◆ **Required work**
In the listing below, find each line holding "taille" and copy it.

╔══

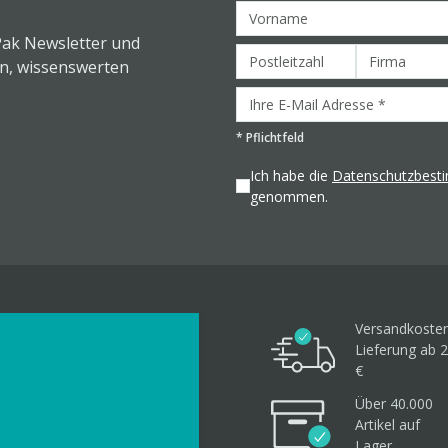
Pak Newsletter und
en, wissenswerten
*
Pflichtfeld
Ich habe die
Datenschutzbes
genommen.
Versandkosten
Lieferung ab 2
€
Über 40.000
Artikel
auf
Lager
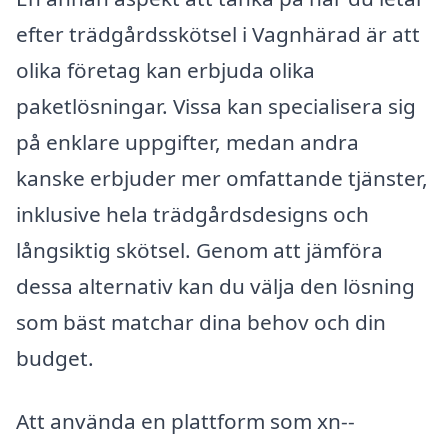
efter trädgårdsskötsel i Vagnhärad är att
olika företag kan erbjuda olika
paketlösningar. Vissa kan specialisera sig
på enklare uppgifter, medan andra
kanske erbjuder mer omfattande tjänster,
inklusive hela trädgårdsdesigns och
långsiktig skötsel. Genom att jämföra
dessa alternativ kan du välja den lösning
som bäst matchar dina behov och din
budget.
Att använda en plattform som xn--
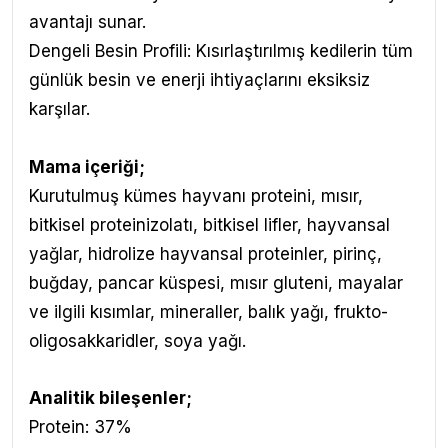
avantajı sunar.
Dengeli Besin Profili: Kısırlaştırılmış kedilerin tüm
günlük besin ve enerji ihtiyaçlarını eksiksiz
karşılar.
Mama içeriği;
Kurutulmuş kümes hayvanı proteini, mısır,
bitkisel proteinizolatı, bitkisel lifler, hayvansal
yağlar, hidrolize hayvansal proteinler, pirinç,
buğday, pancar küspesi, mısır gluteni, mayalar
ve ilgili kısımlar, mineraller, balık yağı, frukto-
oligosakkaridler, soya yağı.
Analitik bileşenler;
Protein: 37%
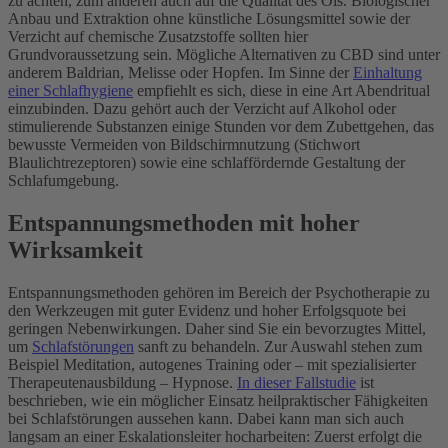
zu achten, zum anderen auch auf die Qualität des Öls. Biologischer
Anbau und Extraktion ohne künstliche Lösungsmittel sowie der
Verzicht auf chemische Zusatzstoffe sollten hier
Grundvoraussetzung sein. Mögliche Alternativen zu CBD sind unter
anderem Baldrian, Melisse oder Hopfen. Im Sinne der
Einhaltung
einer Schlafhygiene
empfiehlt es sich, diese in eine Art Abendritual
einzubinden. Dazu gehört auch der Verzicht auf Alkohol oder
stimulierende Substanzen einige Stunden vor dem Zubettgehen, das
bewusste Vermeiden von Bildschirmnutzung (Stichwort
Blaulichtrezeptoren) sowie eine schlaffördernde Gestaltung der
Schlafumgebung.
Entspannungsmethoden mit hoher
Wirksamkeit
Entspannungsmethoden gehören im Bereich der Psychotherapie zu
den Werkzeugen mit guter Evidenz und hoher Erfolgsquote bei
geringen Nebenwirkungen. Daher sind Sie ein bevorzugtes Mittel,
um
Schlafstörungen
sanft zu behandeln. Zur Auswahl stehen zum
Beispiel Meditation, autogenes Training oder – mit spezialisierter
Therapeutenausbildung – Hypnose.
In dieser Fallstudie
ist
beschrieben, wie ein möglicher Einsatz heilpraktischer Fähigkeiten
bei Schlafstörungen aussehen kann. Dabei kann man sich auch
langsam an einer Eskalationsleiter hocharbeiten: Zuerst erfolgt die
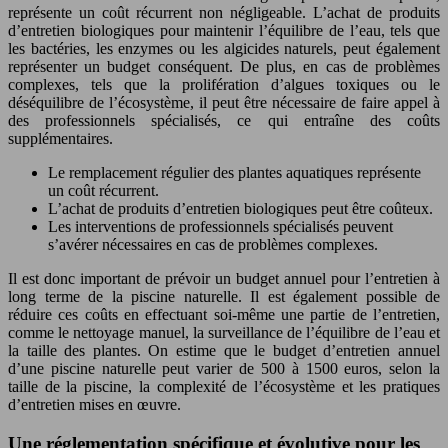
représente un coût récurrent non négligeable. L’achat de produits
d’entretien biologiques pour maintenir l’équilibre de l’eau, tels que
les bactéries, les enzymes ou les algicides naturels, peut également
représenter un budget conséquent. De plus, en cas de problèmes
complexes, tels que la prolifération d’algues toxiques ou le
déséquilibre de l’écosystème, il peut être nécessaire de faire appel à
des professionnels spécialisés, ce qui entraîne des coûts
supplémentaires.
Le remplacement régulier des plantes aquatiques représente
un coût récurrent.
L’achat de produits d’entretien biologiques peut être coûteux.
Les interventions de professionnels spécialisés peuvent
s’avérer nécessaires en cas de problèmes complexes.
Il est donc important de prévoir un budget annuel pour l’entretien à
long terme de la piscine naturelle. Il est également possible de
réduire ces coûts en effectuant soi-même une partie de l’entretien,
comme le nettoyage manuel, la surveillance de l’équilibre de l’eau et
la taille des plantes. On estime que le budget d’entretien annuel
d’une piscine naturelle peut varier de 500 à 1500 euros, selon la
taille de la piscine, la complexité de l’écosystème et les pratiques
d’entretien mises en œuvre.
Une réglementation spécifique et évolutive pour les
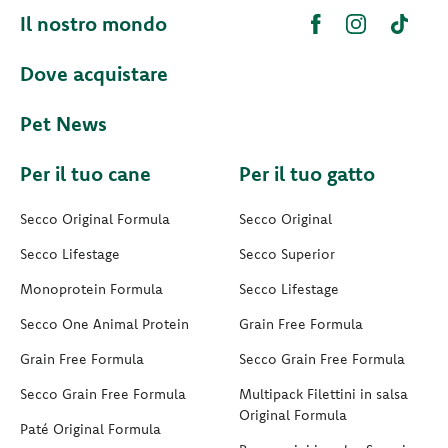
Il nostro mondo
Dove acquistare
Pet News
Per il tuo cane
Per il tuo gatto
Secco Original Formula
Secco Original
Secco Lifestage
Secco Superior
Monoprotein Formula
Secco Lifestage
Secco One Animal Protein
Grain Free Formula
Grain Free Formula
Secco Grain Free Formula
Secco Grain Free Formula
Multipack Filettini in salsa
Original Formula
Paté Original Formula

╚══

◆ **Finished task**
la taille des plantes. On estime que le budget d’entretien annuel
taille de la piscine, la complexité de l’écosystème et les pratiques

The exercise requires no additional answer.